I thank you for the welcome that I have received here and that I have received throughout Aotearoa, New Zealand, in these past ten days.  I and my family and my friends have been made to feel profoundly accepted and part of family in our time here, and I acknowledge with much gratitude all those who have made us so welcome.  I acknowledge those who have come here today to welcome us to this place.  I acknowledge also the ground on which we stand here together, that ground so deeply shaken, so much a sign of suffering and of challenge in this last time.  And here in front of this sacred place I thank you again on behalf of those who have come with me and wish peace to all here.  Tena koto, tena koto, tena koto.

I have come here as a guest to the city which has suffered greatly, both during and after natural disaster.

When disasters happen, they are not simply a matter of physical challenge; they challenge people’s spirits in so many different ways.  They challenge our hearts and our imagination.  They challenge us not to fall apart as individuals or as communities.  They challenge us to find ways of being together more deeply and more faithfully than ever.  But in a way every city faces these challenges.  Every city is a place where people have decided to live, where people have come to live.  It’s not surprising that cities re-invent themselves so often in our day.  And after a great trauma or disaster affecting a city, there is a special opportunity for communities to decide how they are to be together, how they are to re-make themselves and what matters most to them.  How they are to discover a new commitment to one another. 

In the wake of disaster and trauma, a city has to decide what is it that binds it together above all?  What are the promises we make to one another in a city?  Because a truly healthy and just city is a place where people make promises to one another.  They promise to be there for one another’s safety and welfare, and our scriptural readings this evening underline the foundations that we have for making those promises.  In the Old Testament lesson we hear the words of the sovereign Lord, ‘I will re-settle your tribes, the ruins will be rebuilt’.  The foundation which he promises is God’s promise to re-settle, to rebuild.  God’s promise to re-create lives that have been scarred and shaken and broken, and the belief in that kind of God is perhaps the deepest motivation we can have of rebuilding every aspect of our life together.  But in the New Testament lesson that is given still more shape and direction, here is Christ speaking of the witness that he bears – a witness to himself as a witness to God the Father.  A witness to the God who does not go away.  We who are called to be Christ’s witnesses in this city, this country, and this world, we are here to make that act of testament, that act of witness.  We are promising ourselves as Church to this place, this soil, this community, these people.  Christ’s body on earth, his people, his family are here to make real Christ’s testimony, Christ’s witness to the God who promises to re-settle and rebuild.  Christ’s body on earth is here to announce its commitment to every part of the community, every dimension of its life.  I’ve seen that working itself out in other cities that have been through terrible trauma. 

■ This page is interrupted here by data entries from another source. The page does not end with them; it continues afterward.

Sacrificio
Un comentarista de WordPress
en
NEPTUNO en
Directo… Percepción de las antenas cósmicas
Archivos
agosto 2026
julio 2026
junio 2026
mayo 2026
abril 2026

I’ve been privileged to see something of what the Church has meant in Manhattan around Ground Zero, in New Orleans in the wake of the Hurricane.  I look forward with eagerness and expectation to seeing the same fidelity, the same generosity here in this city so significantly named for Christ’s Church.  And as Bishop of a Cathedral in another Canterbury, which is called Christchurch Cathedral, I come as a brother of faith in the family of Christ to tell you of the commitment and the loyalty that we in Canterbury and Canterbury Christchurch have felt in our prayers and our reflections in these last two years, and it is a great gift for me to be able to come in person to say these words to you, to affirm our belonging together, and to join you in that act of commitment, of fresh commitment to being Christ’s witnesses here to God’s promise to restore the lives that have been broken, the ground that has split apart, to build on that foundation a city of justice and generosity and welcome, which is what we all pray for the future of this beautiful and much afflicted place.

Thank you once again, and I wish you God’s blessing.